A few months ago, my team at SurveyMonkey noticed an uptick in customer churn, and we reacted quickly. We rolled out new messaging and retention campaigns because everyone assumed the issue was customer dissatisfaction.

It wasn’t. The real issue turned out to be a relatively simple technical bug that had nothing to do with customer sentiment at all. But we had the answer we expected before we’d finished asking the question.

That experience clarified something for me about the moment we’re in. Artificial intelligence makes this pattern worse, but it didn’t create it. The pressure to move fast before fully understanding a problem has always existed inside organizations. AI is amplifying a tendency that was already there.

The death of curiosity

Companies are launching AI-generated products, campaigns, and customer experiences at unprecedented speed. The technology makes it easier than ever to move quickly from idea to execution. The issue isn’t experimentation itself. Companies should absolutely test ideas quickly, and speed is an integral part of innovation and business success. The problem is when speed starts replacing understanding.
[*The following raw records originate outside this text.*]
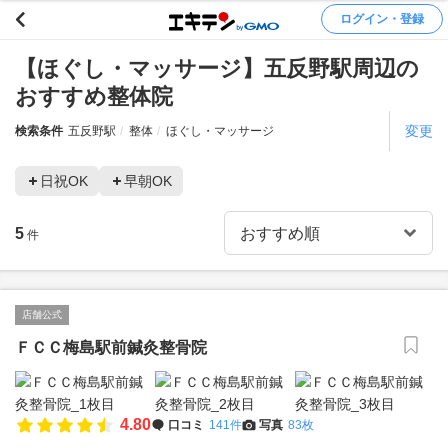
ログイン・登録
【ほぐし・マッサージ】五反野駅周辺の
おすすめ整体院
変更
検索条件
五反野駅
整体
ほぐし・マッサージ
日祝OK
早朝OK
5
件
店舗公式
ＦＣＣ梅島駅前鍼灸整骨院
4.80
口コミ
141件
写真
83枚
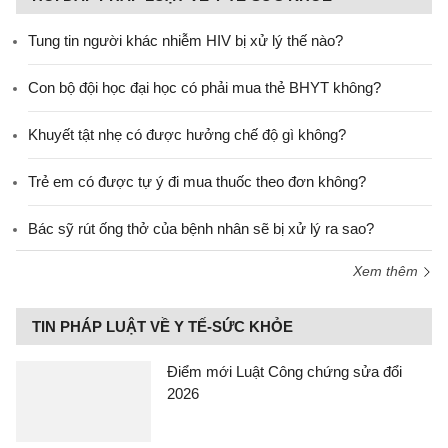
Tung tin người khác nhiễm HIV bị xử lý thế nào?
Con bộ đội học đại học có phải mua thẻ BHYT không?
Khuyết tật nhẹ có được hưởng chế độ gì không?
Trẻ em có được tự ý đi mua thuốc theo đơn không?
Bác sỹ rút ống thở của bệnh nhân sẽ bị xử lý ra sao?
Xem thêm
TIN PHÁP LUẬT VỀ Y TẾ-SỨC KHỎE
Điểm mới Luật Công chứng sửa đổi
2026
And the data suggests this is happening at scale. In our recent report on curiosity in the workplace, 95% of workers described themselves as curious, yet only 30% said their workplace strongly rewards curiosity. Many organizations reward immediacy more than reflection. Employees learn quickly that moving fast, sounding confident, and having an answer matters more than slowing down to challenge assumptions or ask uncomfortable questions. Workers are responding to those incentives exactly the way you’d expect. Fully 44% told us they stay silent in meetings because they don’t want to slow the team down, and a quarter admitted they’ve pretended to understand something just to keep projects moving.

AI can produce the appearance of clarity very quickly, but leadership still requires judgment, context, and the ability to recognize which questions are worth asking before moving forward.

There’s a problem of adoption metrics here too. One trend I find especially concerning is measuring AI success primarily through usage. Some organizations now track internal AI leaderboards based on prompts, tokens, or activity levels. That may encourage adoption, but it doesn’t necessarily encourage good decision-making. Anyone can burn a lot of tokens. Using these tools effectively and driving meaningful value is a different skill entirely.

Building environments where curiosity can thrive

AI is rapidly commoditizing answers. When every company has access to the same tools and increasingly similar outputs, the differentiator shifts to judgment: knowing which assumptions to challenge, which perspectives might be missing, and which questions are worth asking before acting.

At SurveyMonkey, we call this skill set “curiosity capacity”: the ability to stay open, ask sharper questions, and keep learning alongside AI. It sounds simple. In practice, building this capability requires real discipline, especially in organizations where the incentives run the other direction.

Before moving forward, leaders should ask a few basic but important questions. What assumption are we making? Do we have the right experts in the room? What ripple effects are we not thinking about? What problem are we actually trying to solve? Has this system been properly trained and pressure-tested in context?

Those questions sound simple. Right now, they’re becoming a competitive advantage.

AI today is often like the smartest college intern in the world who has no context. Left unchecked, that combination can create serious problems at scale.

In a world where answers are cheap and easy to generate, competitive advantage increasingly comes from the questions workers ask, the assumptions they challenge, and what they notice that AI missed.

The companies that thrive won’t be the ones generating the most answers. They’ll be the ones asking better questions.